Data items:

··········

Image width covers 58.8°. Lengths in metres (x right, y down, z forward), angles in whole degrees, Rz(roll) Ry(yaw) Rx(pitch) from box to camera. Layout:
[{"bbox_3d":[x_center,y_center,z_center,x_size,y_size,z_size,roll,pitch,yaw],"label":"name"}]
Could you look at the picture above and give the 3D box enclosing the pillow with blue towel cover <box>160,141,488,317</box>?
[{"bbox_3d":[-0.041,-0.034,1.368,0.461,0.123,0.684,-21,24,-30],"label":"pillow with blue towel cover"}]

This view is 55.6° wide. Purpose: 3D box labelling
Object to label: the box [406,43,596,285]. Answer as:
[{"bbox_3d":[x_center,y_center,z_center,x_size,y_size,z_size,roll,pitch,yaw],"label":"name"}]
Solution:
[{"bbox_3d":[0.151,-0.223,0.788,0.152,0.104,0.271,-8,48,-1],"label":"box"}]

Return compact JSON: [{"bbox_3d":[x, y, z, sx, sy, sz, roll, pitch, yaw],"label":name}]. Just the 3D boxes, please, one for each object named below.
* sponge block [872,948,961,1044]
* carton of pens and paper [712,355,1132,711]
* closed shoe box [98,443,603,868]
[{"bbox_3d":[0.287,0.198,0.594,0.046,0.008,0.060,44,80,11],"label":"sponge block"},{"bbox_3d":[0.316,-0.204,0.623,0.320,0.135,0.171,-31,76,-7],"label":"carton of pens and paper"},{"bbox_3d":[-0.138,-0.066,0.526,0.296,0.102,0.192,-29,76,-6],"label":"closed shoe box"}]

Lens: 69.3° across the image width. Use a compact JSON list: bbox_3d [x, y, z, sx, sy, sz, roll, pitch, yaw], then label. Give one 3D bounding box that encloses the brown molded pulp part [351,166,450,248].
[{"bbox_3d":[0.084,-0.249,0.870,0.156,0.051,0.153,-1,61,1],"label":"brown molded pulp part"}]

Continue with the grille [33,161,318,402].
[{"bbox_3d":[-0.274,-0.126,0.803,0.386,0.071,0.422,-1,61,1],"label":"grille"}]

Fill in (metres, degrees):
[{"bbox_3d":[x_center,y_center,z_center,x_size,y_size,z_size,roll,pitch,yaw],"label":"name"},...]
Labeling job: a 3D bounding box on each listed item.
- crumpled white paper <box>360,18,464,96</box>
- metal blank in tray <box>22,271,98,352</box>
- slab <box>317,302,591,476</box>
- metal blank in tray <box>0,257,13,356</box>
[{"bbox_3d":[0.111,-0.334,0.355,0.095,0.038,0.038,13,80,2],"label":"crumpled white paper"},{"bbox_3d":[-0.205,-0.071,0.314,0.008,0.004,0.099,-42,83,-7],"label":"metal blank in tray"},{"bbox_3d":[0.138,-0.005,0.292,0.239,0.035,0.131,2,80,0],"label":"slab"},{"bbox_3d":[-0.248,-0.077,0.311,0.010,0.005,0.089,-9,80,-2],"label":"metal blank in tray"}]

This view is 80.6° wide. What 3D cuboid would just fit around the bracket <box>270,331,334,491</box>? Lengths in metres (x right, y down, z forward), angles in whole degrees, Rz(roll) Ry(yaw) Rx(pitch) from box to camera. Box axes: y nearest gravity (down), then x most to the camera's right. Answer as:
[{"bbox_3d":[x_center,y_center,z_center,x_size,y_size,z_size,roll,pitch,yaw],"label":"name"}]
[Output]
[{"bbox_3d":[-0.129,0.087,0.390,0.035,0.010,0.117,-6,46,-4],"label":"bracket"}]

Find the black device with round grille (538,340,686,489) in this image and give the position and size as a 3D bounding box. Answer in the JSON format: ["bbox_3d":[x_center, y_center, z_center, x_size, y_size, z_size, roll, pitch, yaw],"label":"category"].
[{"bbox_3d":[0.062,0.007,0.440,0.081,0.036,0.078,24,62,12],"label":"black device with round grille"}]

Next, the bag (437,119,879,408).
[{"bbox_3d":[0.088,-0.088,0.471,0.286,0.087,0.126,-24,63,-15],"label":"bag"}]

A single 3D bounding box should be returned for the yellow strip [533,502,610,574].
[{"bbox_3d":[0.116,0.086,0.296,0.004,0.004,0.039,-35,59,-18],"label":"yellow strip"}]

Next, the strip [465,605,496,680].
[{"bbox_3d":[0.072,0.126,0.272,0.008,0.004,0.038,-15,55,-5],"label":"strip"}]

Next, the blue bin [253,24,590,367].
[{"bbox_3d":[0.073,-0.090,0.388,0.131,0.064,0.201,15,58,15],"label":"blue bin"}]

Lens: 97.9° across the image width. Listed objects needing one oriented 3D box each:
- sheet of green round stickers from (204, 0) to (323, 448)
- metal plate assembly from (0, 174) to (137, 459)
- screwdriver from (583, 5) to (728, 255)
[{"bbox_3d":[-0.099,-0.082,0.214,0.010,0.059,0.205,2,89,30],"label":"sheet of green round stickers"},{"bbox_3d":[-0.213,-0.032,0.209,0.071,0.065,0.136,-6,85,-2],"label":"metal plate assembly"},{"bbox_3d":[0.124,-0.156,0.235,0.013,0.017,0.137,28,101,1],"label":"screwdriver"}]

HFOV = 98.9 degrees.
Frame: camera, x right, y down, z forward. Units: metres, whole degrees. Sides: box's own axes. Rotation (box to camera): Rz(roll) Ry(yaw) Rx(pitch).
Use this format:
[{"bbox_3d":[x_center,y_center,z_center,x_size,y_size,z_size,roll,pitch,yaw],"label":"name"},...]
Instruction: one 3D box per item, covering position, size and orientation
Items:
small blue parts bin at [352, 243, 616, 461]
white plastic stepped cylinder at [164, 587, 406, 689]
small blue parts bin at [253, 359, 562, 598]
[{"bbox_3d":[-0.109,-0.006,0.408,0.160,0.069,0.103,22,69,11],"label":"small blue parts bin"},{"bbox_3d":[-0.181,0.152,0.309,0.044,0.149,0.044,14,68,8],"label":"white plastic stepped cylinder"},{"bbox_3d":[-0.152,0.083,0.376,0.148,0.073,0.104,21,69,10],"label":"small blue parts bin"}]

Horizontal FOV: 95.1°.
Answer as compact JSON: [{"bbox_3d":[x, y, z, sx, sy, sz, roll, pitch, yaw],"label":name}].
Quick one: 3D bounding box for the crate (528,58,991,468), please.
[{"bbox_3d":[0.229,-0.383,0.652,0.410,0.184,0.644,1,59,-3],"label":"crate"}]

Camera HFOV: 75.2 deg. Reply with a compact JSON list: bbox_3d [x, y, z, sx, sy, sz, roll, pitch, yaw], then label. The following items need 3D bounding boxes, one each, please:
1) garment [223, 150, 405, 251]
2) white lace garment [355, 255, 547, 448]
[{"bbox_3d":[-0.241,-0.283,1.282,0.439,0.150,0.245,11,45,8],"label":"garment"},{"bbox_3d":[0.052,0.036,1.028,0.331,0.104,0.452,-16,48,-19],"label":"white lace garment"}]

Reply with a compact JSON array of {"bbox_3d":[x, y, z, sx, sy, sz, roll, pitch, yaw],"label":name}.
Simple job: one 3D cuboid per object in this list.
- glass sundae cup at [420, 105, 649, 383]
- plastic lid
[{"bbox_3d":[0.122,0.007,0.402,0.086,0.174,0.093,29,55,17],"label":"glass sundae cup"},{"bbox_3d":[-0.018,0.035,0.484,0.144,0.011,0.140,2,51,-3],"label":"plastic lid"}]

··········

Action item
Above are the entries. Output exactly the lines beginning with the line that has "Find the black" and ending with the line that has "white plastic stepped cylinder at".

Output for this task
Find the black device with round grille (538,340,686,489) in this image and give the position and size as a 3D bounding box. Answer in the JSON format: ["bbox_3d":[x_center, y_center, z_center, x_size, y_size, z_size, roll, pitch, yaw],"label":"category"].
[{"bbox_3d":[0.062,0.007,0.440,0.081,0.036,0.078,24,62,12],"label":"black device with round grille"}]

Next, the bag (437,119,879,408).
[{"bbox_3d":[0.088,-0.088,0.471,0.286,0.087,0.126,-24,63,-15],"label":"bag"}]

A single 3D bounding box should be returned for the yellow strip [533,502,610,574].
[{"bbox_3d":[0.116,0.086,0.296,0.004,0.004,0.039,-35,59,-18],"label":"yellow strip"}]

Next, the strip [465,605,496,680].
[{"bbox_3d":[0.072,0.126,0.272,0.008,0.004,0.038,-15,55,-5],"label":"strip"}]

Next, the blue bin [253,24,590,367].
[{"bbox_3d":[0.073,-0.090,0.388,0.131,0.064,0.201,15,58,15],"label":"blue bin"}]

Lens: 97.9° across the image width. Listed objects needing one oriented 3D box each:
- sheet of green round stickers from (204, 0) to (323, 448)
- metal plate assembly from (0, 174) to (137, 459)
- screwdriver from (583, 5) to (728, 255)
[{"bbox_3d":[-0.099,-0.082,0.214,0.010,0.059,0.205,2,89,30],"label":"sheet of green round stickers"},{"bbox_3d":[-0.213,-0.032,0.209,0.071,0.065,0.136,-6,85,-2],"label":"metal plate assembly"},{"bbox_3d":[0.124,-0.156,0.235,0.013,0.017,0.137,28,101,1],"label":"screwdriver"}]

HFOV = 98.9 degrees.
Frame: camera, x right, y down, z forward. Units: metres, whole degrees. Sides: box's own axes. Rotation (box to camera): Rz(roll) Ry(yaw) Rx(pitch).
Use this format:
[{"bbox_3d":[x_center,y_center,z_center,x_size,y_size,z_size,roll,pitch,yaw],"label":"name"},...]
Instruction: one 3D box per item, covering position, size and orientation
Items:
small blue parts bin at [352, 243, 616, 461]
white plastic stepped cylinder at [164, 587, 406, 689]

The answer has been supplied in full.